## Task to carry out
Each line below with the word "However" needs to be copied.

## Provided data
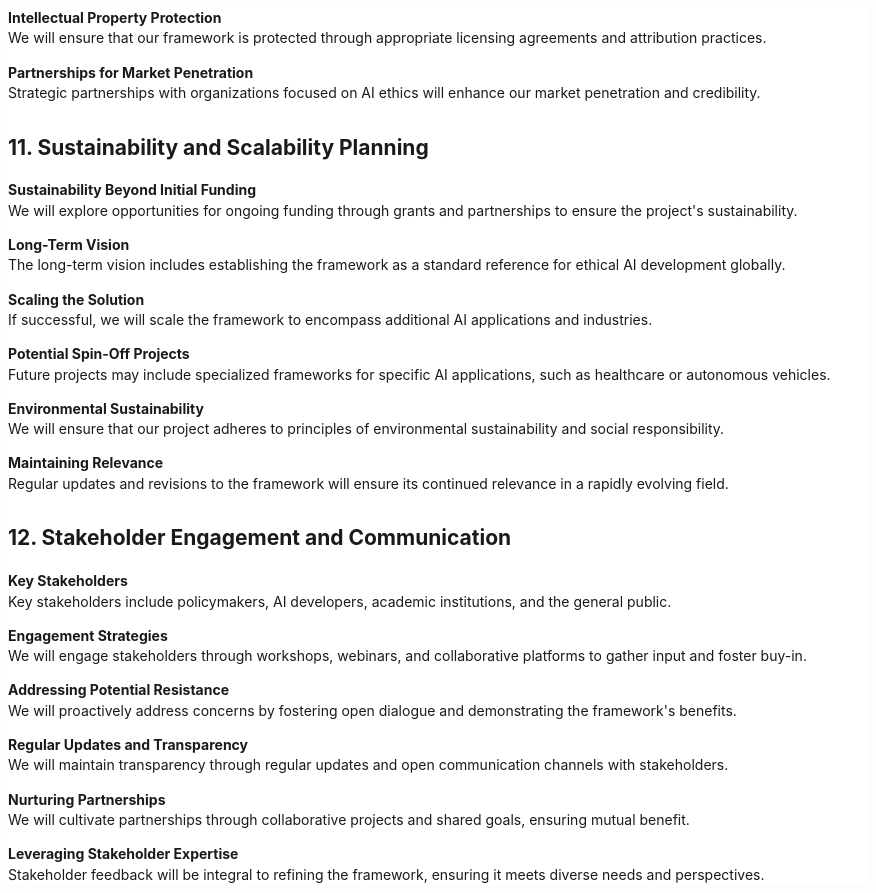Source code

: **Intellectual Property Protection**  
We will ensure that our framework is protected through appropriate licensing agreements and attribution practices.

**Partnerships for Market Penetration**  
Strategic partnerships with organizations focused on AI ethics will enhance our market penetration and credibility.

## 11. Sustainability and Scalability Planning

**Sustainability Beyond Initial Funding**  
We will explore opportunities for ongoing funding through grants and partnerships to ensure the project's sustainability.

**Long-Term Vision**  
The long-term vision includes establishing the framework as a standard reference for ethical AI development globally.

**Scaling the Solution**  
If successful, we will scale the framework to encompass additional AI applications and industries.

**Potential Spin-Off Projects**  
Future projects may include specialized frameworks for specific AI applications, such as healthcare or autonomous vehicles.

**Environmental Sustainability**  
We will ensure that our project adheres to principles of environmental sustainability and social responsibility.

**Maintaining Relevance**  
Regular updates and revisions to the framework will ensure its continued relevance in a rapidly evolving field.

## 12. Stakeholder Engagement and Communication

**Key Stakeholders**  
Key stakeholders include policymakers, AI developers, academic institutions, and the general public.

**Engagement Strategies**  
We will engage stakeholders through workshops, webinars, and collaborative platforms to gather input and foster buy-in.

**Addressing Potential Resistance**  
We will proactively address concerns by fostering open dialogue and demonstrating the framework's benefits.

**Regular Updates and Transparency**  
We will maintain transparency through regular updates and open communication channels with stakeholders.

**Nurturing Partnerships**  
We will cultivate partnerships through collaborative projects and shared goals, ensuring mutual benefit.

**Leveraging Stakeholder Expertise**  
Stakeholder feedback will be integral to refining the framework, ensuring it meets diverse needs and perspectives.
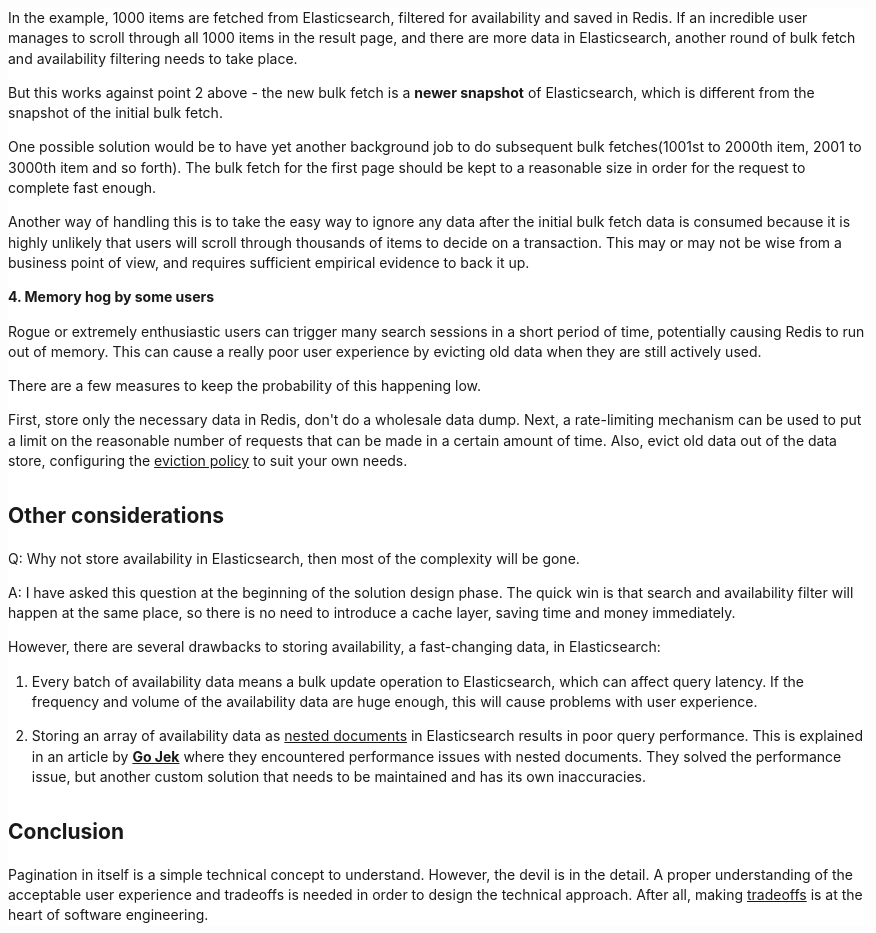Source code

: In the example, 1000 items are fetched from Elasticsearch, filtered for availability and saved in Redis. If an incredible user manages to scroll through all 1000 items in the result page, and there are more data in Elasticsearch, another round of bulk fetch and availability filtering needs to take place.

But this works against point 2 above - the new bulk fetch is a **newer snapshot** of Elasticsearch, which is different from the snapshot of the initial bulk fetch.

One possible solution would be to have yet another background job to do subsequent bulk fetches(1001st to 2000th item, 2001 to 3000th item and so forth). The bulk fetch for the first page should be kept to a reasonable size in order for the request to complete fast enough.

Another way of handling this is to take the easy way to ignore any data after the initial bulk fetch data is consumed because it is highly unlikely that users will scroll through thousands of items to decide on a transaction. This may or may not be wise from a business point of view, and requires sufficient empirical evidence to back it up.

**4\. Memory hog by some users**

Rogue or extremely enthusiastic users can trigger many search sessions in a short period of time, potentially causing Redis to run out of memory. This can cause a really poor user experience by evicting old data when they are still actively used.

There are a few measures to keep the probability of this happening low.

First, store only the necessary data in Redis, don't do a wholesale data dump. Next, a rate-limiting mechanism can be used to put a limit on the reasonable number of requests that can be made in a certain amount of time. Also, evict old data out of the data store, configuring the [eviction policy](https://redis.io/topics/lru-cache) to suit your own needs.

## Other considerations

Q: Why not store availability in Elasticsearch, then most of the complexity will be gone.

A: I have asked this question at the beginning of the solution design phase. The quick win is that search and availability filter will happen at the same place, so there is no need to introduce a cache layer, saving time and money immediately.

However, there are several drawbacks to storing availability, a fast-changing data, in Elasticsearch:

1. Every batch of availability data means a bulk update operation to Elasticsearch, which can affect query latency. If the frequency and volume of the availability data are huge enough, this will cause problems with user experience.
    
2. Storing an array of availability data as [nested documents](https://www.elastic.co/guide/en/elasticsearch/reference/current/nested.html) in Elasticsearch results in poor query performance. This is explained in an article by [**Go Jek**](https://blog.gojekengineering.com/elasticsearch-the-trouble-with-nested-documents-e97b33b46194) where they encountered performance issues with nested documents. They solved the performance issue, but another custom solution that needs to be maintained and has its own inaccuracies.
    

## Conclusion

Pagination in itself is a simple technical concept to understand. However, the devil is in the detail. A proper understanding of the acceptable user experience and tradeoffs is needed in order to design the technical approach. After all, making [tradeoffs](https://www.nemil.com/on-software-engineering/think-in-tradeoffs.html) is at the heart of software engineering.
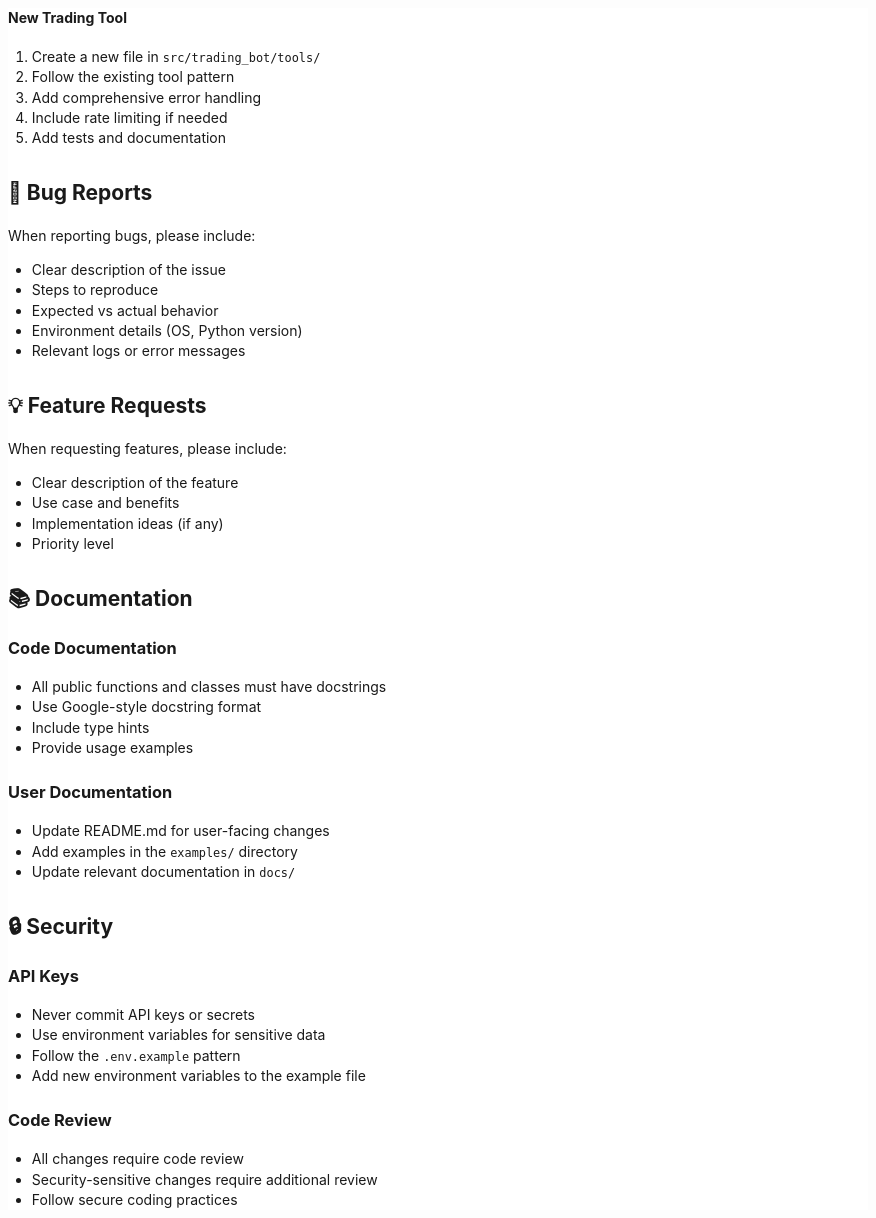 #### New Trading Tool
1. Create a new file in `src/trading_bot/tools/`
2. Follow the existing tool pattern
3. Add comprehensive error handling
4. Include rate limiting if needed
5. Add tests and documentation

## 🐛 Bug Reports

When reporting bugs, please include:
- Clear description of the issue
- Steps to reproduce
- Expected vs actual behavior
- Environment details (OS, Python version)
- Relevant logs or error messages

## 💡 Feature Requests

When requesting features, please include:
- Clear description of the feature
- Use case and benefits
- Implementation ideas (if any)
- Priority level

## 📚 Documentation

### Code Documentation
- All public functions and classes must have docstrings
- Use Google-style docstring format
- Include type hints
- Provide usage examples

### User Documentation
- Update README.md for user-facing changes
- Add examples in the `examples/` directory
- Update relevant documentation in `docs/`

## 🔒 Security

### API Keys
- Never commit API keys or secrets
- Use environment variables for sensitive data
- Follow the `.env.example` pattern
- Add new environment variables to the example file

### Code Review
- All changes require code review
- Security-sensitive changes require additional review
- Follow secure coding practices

## Solution for this exercise
However, there are several drawbacks to storing availability, a fast-changing data, in Elasticsearch:
Pagination in itself is a simple technical concept to understand. However, the devil is in the detail. A proper understanding of the acceptable user experience and tradeoffs is needed in order to design the technical approach. After all, making [tradeoffs](https://www.nemil.com/on-software-engineering/think-in-tradeoffs.html) is at the heart of software engineering.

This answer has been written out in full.